Peu à peu, le stress s’institutionnalise. Il devient le signe d’une organisation “vivante”, d’une équipe “engagée”.
Et lorsque les dégâts apparaissent — arrêts maladie, désengagement, épuisement —, les mêmes cabinets reviennent… pour facturer la réparation.

Le miroir brisé du progrès

Les cabinets aiment parler d’innovation et de “leadership inspirant”.
Pourtant, ils fonctionnent selon des logiques d’un autre siècle : hiérarchie pyramidale, compétition interne, culte du présentéisme.
L’idée même d’un équilibre durable y reste perçue comme une faiblesse.

Une étude McKinsey (2023) a démontré que les facteurs d’équipe et de poste expliquent plus de 90 % des différences de taux de burn-out observées.
Autrement dit : ce sont les environnements que ces firmes conçoivent — plus que les individus — qui alimentent la fatigue systémique.

Ce modèle s’est exporté partout : banque, santé, numérique, administration.
Ironie absolue : des services publics chargés de réduire le stress institutionnel ont parfois été conseillés… par ceux qui le propagent.

Une responsabilité éthique à assumer

Le problème n’est pas le conseil en soi, mais son déficit de cohérence. On ne peut plus prétendre transformer les organisations sans transformer sa propre culture.

Les cabinets devraient être évalués non sur la beauté de leurs présentations, mais sur la santé psychique de ceux qui les produisent.

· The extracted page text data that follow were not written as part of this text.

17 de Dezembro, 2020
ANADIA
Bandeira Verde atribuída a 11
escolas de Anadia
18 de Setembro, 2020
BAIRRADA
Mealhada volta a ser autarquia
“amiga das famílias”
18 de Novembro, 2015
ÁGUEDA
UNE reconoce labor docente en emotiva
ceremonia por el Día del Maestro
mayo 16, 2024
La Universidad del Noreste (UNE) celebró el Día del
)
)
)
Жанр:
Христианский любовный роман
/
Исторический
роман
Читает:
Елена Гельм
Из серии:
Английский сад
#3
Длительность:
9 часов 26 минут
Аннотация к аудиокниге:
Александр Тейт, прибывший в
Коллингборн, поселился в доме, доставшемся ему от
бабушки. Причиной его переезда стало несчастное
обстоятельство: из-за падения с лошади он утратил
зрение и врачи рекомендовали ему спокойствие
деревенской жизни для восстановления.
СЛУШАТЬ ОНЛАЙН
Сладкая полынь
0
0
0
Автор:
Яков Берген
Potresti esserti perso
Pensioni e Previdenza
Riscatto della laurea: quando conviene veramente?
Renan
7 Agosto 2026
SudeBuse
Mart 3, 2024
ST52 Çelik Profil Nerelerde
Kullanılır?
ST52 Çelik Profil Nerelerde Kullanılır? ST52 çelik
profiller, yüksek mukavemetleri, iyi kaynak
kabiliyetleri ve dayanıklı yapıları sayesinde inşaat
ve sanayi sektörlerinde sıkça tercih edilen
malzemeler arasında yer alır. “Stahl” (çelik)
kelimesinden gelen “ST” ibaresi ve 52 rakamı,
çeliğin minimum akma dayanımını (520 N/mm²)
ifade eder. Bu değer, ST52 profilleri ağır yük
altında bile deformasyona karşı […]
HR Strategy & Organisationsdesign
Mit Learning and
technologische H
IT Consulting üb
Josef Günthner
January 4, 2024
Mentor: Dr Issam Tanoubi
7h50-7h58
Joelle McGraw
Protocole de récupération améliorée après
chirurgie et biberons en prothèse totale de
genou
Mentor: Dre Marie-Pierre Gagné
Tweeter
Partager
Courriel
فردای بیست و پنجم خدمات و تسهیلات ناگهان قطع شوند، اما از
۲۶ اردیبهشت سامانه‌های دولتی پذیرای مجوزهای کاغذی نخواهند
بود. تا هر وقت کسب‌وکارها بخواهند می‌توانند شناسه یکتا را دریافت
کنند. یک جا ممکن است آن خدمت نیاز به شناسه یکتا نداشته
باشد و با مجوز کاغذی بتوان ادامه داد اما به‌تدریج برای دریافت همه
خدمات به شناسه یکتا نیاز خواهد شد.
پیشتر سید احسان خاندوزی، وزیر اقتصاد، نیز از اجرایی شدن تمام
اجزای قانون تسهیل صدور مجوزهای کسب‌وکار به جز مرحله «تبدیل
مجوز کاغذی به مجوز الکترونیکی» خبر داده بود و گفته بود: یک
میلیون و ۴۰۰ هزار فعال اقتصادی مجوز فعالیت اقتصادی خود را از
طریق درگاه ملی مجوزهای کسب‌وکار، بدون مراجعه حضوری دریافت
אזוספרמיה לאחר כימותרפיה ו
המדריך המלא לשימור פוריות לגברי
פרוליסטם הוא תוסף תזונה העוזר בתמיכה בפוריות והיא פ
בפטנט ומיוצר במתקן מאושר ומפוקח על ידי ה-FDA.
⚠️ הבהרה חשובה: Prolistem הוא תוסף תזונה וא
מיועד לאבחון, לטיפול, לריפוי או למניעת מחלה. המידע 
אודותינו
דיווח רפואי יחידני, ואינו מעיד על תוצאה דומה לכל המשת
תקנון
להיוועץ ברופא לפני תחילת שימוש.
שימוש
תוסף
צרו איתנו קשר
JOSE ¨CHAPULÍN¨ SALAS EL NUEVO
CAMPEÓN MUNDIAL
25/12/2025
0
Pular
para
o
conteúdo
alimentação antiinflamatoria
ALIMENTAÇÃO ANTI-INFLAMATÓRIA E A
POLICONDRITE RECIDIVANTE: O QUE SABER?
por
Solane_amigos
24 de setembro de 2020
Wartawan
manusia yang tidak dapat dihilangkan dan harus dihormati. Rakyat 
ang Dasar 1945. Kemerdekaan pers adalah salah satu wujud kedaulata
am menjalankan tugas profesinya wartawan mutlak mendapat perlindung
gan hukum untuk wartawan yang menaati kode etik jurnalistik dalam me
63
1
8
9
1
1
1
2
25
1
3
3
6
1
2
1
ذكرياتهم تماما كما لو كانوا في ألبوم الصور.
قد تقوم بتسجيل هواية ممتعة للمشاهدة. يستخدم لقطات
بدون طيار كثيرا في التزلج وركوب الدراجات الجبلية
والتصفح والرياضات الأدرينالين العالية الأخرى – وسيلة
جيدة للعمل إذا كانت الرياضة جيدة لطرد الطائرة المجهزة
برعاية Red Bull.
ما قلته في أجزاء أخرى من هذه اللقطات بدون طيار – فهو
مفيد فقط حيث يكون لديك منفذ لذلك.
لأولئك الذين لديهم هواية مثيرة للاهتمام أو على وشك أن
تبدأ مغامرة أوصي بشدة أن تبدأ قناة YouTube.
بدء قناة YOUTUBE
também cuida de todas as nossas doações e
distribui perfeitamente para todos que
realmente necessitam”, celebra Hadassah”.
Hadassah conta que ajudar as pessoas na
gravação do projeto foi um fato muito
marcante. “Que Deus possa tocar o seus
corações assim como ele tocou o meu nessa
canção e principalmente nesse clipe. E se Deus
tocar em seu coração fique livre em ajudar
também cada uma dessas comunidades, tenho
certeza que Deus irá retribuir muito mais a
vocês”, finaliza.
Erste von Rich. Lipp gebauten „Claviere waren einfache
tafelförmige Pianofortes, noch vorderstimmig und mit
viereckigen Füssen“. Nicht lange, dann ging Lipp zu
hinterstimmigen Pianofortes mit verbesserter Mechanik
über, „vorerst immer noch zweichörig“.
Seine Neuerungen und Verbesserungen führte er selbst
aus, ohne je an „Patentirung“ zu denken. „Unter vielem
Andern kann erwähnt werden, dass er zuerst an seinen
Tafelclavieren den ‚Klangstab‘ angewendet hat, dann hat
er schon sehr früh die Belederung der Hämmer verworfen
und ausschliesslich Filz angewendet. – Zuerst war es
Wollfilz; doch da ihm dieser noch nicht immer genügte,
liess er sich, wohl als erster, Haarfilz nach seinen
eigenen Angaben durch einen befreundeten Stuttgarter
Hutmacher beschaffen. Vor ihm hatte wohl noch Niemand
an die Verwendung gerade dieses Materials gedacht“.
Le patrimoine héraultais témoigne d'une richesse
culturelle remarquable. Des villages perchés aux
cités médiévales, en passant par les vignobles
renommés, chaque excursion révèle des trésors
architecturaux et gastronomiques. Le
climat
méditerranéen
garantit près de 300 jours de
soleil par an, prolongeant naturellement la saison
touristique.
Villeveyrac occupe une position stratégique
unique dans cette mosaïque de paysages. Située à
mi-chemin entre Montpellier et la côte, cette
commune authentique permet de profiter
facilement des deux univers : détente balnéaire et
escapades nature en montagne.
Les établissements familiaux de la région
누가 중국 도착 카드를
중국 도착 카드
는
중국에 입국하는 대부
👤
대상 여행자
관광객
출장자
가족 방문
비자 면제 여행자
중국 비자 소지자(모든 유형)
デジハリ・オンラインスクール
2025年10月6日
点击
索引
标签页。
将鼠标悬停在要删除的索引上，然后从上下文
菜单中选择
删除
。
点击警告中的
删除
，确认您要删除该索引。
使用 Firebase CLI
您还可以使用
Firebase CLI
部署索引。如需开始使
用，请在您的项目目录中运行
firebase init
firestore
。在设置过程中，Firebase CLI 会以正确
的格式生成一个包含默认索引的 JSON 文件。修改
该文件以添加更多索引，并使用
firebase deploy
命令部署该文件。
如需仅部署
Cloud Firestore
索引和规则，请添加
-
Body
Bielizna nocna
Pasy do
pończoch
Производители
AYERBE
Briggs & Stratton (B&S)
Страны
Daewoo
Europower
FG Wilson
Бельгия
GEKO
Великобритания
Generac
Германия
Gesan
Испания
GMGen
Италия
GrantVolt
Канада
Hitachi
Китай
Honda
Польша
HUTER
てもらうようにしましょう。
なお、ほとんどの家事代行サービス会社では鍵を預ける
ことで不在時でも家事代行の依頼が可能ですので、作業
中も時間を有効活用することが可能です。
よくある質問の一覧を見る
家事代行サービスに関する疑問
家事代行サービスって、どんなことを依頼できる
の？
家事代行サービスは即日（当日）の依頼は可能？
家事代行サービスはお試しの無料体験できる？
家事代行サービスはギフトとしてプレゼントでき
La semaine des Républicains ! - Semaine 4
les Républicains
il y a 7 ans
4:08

Nettoyer devant sa porte, c’est reconnaître que la fatigue est devenue un modèle économique.

Références
• Grant Thornton, State of Work in America 2024, publié novembre 2024.
• Syntec Conseil, Observatoire social du conseil 2025.
• McKinsey Health Institute, A Holistic Health Approach for Employees, 2023.
• McKinsey, Thriving Workplaces, 2023–2024.

Et à l’heure du “care” d’entreprise, la décence devrait redevenir un KPI.